* _Task item_: Find the string "thumb" in the listing and report every line that has it.

* _Excerpted records_:
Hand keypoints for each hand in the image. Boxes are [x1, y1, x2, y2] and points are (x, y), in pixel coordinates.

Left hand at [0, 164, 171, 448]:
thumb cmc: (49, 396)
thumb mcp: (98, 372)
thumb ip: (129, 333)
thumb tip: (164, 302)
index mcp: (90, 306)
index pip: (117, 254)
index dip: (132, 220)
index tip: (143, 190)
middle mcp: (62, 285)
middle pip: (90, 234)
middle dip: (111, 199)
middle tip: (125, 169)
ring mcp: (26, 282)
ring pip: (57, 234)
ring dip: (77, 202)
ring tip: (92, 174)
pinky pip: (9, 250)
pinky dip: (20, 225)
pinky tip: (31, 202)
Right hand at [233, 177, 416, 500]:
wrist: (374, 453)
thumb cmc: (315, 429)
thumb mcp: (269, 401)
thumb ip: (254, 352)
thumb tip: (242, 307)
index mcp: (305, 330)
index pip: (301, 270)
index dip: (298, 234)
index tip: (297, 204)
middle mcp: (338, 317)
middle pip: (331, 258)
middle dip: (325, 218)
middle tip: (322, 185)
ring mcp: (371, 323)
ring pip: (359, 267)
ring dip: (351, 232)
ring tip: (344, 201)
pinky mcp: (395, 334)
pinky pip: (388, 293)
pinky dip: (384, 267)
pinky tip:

* _Solved exercise_:
thumb cmc: (49, 396)
thumb mcp: (98, 372)
thumb ip: (129, 333)
thumb tip: (164, 302)
thumb cmc: (315, 429)
thumb mcp: (269, 401)
thumb ip: (254, 352)
thumb tip: (242, 307)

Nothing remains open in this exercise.